Nell'inserto 'Agenda Italia', il Corriere, parlando di Roma, mentre tesseva le lodi - con pubblicità annessa - dell'Accademia di Santa Cecilia, della sua orchestra (anzi delle sue orchestre e cori che sono ad oggi, alcune decine, se abbiamo letto bene) ed anche del Teatro Argentina, si dimenticava del tutto del Teatro dell'Opera di Roma, citato di sfuggita solo quando si raccontava di un biglietto cumulativo che offriva spettacoli all'Opera e concerti dell'Accademia. Ma non si andava oltre.

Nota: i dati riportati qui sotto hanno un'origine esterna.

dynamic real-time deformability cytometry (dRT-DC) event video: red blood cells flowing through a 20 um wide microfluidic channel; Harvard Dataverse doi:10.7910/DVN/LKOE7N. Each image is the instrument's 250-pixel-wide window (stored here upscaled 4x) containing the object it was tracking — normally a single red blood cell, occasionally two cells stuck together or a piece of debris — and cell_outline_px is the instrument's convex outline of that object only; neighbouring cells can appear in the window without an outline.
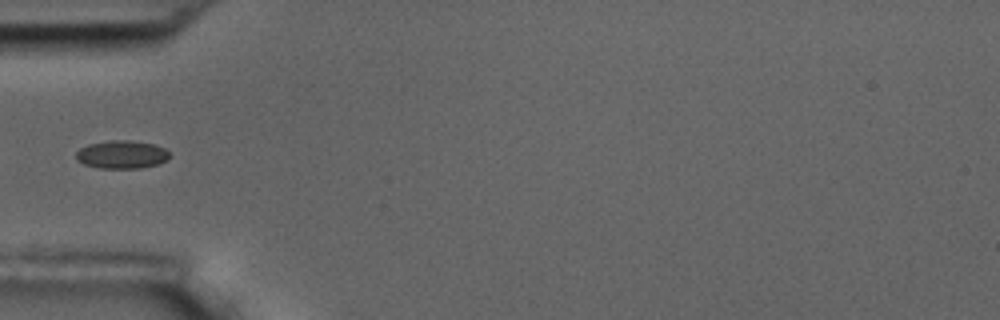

Fuortes, cantato e decantato anche dal Corriere, specie dopo quella che lui considera la svolta internazionale del Teatro, segnata dalla Traviata con la regia di Sofia Coppola ed i costumi di Valentino, a leggere quel panegirico del Corriere alla sua consorella, deve essere andato su tutte le furie. Infatti, all'indomani il pezzo riparatore. Roma, scrive ( per le scuse) il Corriere, in campo musicale, con l'Accademia e l'Opera, mette in campo una doppia eccellenza che può spingere la città verso la tanto attesa svolta culturale. Delle svolte su rifiuti, trasporti, legalità è ancora troppo presto per parlarne.

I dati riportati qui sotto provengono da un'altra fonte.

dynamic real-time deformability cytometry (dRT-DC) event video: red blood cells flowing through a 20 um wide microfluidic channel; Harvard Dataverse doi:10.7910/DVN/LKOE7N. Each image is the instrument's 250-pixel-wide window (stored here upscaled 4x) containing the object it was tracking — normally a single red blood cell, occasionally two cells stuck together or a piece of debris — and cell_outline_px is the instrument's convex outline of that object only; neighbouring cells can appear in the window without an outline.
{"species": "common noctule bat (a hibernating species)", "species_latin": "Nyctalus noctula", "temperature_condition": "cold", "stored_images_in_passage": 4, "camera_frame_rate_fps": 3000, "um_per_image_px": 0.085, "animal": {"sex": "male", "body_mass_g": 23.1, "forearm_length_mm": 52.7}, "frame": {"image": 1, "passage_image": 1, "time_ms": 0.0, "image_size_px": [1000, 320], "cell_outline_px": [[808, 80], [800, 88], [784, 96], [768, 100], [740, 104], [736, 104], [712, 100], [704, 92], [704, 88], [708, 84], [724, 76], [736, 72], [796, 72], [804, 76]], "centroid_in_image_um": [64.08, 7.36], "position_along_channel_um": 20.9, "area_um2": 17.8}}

Ora all'Opera si sta per inaugurare la stagione con il Tristano di Wagner, affidato alla direzione di Daniele Gatti (che 'rischia' di assumere un incarico di direttore all'Opera) e alla regia di Audi (già visto a Parigi la scorsa primavera, con cui Roma l'ha coprodotto). E i complessi dell'Opera e dell'Accademia, guidati da una coppia di direttori di valore , Pappano e Gatti potrebbero segnare, concretamente la svolta per Roma.

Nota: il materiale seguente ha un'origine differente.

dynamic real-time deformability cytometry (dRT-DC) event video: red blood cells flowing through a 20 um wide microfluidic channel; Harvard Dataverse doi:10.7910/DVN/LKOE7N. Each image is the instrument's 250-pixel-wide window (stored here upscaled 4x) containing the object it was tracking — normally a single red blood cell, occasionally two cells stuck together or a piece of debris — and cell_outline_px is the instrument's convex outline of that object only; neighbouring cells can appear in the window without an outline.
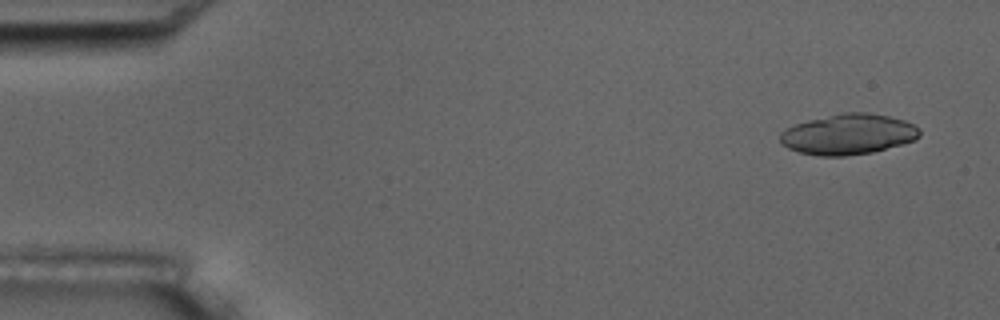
{"species": "common noctule bat (a hibernating species)", "species_latin": "Nyctalus noctula", "temperature_condition": "room temperature", "stored_images_in_passage": 5, "camera_frame_rate_fps": 3000, "um_per_image_px": 0.085, "animal": {"sex": "male", "body_mass_g": 17.5, "forearm_length_mm": 52.3}, "frame": {"image": 1, "passage_image": 1, "time_ms": 0.0, "image_size_px": [1000, 320], "cell_outline_px": [[920, 136], [916, 140], [872, 152], [844, 156], [820, 156], [800, 152], [788, 148], [780, 140], [780, 132], [796, 124], [808, 120], [844, 112], [868, 112], [888, 116], [904, 120], [920, 128]], "centroid_in_image_um": [72.13, 11.41], "position_along_channel_um": 12.9, "area_um2": 32.77}}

Ma - prosegue il Corriere - manca un progetto, manca il progetto culturale che Roma si aspetta dai nuovi amministratori i quali hanno già mandato un segnale preoccupante, quando hanno tagliato i finanziamenti per la cultura ed anche su una questione aperta da anni, come la riapertura del Teatro Valle - il più antico teatro di Roma - nicchiano fra il palleggio di competenze e responsabilità dei ritardi - e la mancanza di idee sul suo affidamento e la destinazione.
Questa è Roma. Intanto rischiamo di avere due direttori di fama, legati alle due orchestre della Capitale - due appena, contro la decina presenta in altre Capitali d'Europa, senza arrivare a Londra che in questo campo vanta il primato - di cui non sappiamo ancora se con egual feeling con le rispettive compagini orchestrali ed anche con il pubblico (Gatti riuscirà, nel caso, a stabilirlo come Pappano?) come due papi che officiano nelle rispettive cattedrali. Tutt'intorno il deserto. E se non proprio il deserto, quasi.